While the anxious world watches for progress on Moderna’s human trials of its Covid-19 vaccine, the biotech company took investors aside Tuesday morning for a virtual tour of its basic science achievements.
The annual Science Day showed the company’s work on purifying the messenger RNA molecules it hopes will help our cells fight viruses and diseases like cancer. Moderna scientists discussed new ways of delivering these instructional molecules to a cell’s protein factories. Then they told how these techniques might come together to produce the first successful vaccine against HIV.
Analyst Geulah Livshits at Chardan Capital Markets came away fortified in her Buy rating on Moderna stock (ticker: MRNA).

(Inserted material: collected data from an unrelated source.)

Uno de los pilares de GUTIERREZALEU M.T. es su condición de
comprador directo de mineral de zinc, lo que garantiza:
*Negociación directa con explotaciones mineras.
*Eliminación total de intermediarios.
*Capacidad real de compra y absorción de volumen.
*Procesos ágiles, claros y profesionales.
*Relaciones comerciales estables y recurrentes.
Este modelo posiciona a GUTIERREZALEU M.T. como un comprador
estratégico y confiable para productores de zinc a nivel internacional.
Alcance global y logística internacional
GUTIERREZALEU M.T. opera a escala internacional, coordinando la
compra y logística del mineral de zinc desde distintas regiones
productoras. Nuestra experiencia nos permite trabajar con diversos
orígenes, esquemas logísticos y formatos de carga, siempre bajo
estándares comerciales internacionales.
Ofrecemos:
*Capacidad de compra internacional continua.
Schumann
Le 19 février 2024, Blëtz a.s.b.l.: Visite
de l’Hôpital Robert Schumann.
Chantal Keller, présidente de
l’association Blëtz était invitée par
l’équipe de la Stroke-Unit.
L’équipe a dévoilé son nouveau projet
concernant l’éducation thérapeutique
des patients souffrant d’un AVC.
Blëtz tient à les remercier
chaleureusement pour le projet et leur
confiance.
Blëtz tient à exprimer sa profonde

But the stock’s rocket ride to a May peak of $87 has made it hard for even its fans to keep pace. Livshits’ Wednesday note showed a price target of just $52 for the stock—which was going for $59 in early Wednesday trading, down 1.5%.
And while the biotech company’s market capitalization has settled back from $30 billion to $21 billion, there is still plenty of optimism in its valuation.

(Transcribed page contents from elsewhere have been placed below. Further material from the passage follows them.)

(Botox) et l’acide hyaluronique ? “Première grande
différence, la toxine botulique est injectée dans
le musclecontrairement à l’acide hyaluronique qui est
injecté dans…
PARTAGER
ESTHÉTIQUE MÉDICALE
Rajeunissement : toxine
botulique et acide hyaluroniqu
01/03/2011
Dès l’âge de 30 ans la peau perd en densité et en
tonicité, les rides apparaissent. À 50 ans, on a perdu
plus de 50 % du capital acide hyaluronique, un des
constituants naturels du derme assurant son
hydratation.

Moderna’s high esteem resulted from its front-runner status in the race to find a Covid-19 vaccine, with its candidate now in Phase 2 trials. But Covid-19 got only a few mentions Tuesday, as the company showed off basic technologies that it hope will bring success against the Covid-19 virus and the even wilier one that causes HIV.
The SARS-CoV-2 virus mutates like other coronaviruses, posing a challenge for vaccines to instill broad immunity against the varieties of virus out there. But Moderna’s collaborators at the Scripps Institute and the National Institute of Allergy and Infectious Diseases told Tuesday’s audience that HIV is an order-of-magnitude virus more variable than the Covid one.

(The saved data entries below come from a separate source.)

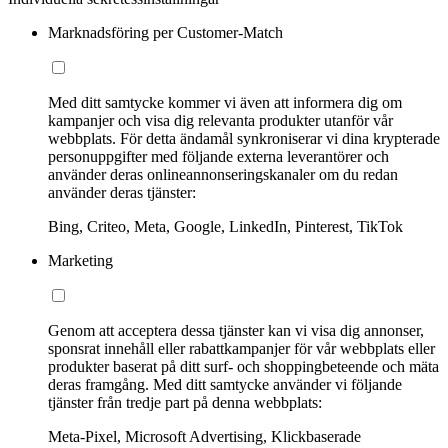
Marknadsföring per Customer-Match
Med ditt samtycke kommer vi även att informera dig om
kampanjer och visa dig relevanta produkter utanför vår
webbplats. För detta ändamål synkroniserar vi dina krypterade
personuppgifter med följande externa leverantörer och
använder deras onlineannonseringskanaler om du redan
använder deras tjänster:
Bing, Criteo, Meta, Google, LinkedIn, Pinterest, TikTok
Marketing
Genom att acceptera dessa tjänster kan vi visa dig annonser,
sponsrat innehåll eller rabattkampanjer för vår webbplats eller
produkter baserat på ditt surf- och shoppingbeteende och mäta
deras framgång. Med ditt samtycke använder vi följande
tjänster från tredje part på denna webbplats:
Meta-Pixel, Microsoft Advertising, Klickbaserade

Attempts to develop HIV vaccines have been foiled by variations in the virus, as well as the human immune cells the virus targets, said Scripps immunology professor Bill Schief. He hopes that Moderna’s messenger-RNA technology will allow quick adjustments in the design and delivery of vaccine candidates that neutralize a broad variety of HIV viruses.
“We believe that collaborating with Moderna is critical to being able to carry out expeditious iterative human vaccine clinical trials,” the Scripps HIV researcher said.
While Chardan’s Livshits does not expect quick success for Moderna’s work against HIV, she is confident that advances against that most-challenging target will carry over into the company’s products aimed at easier diseases, like Covid-19.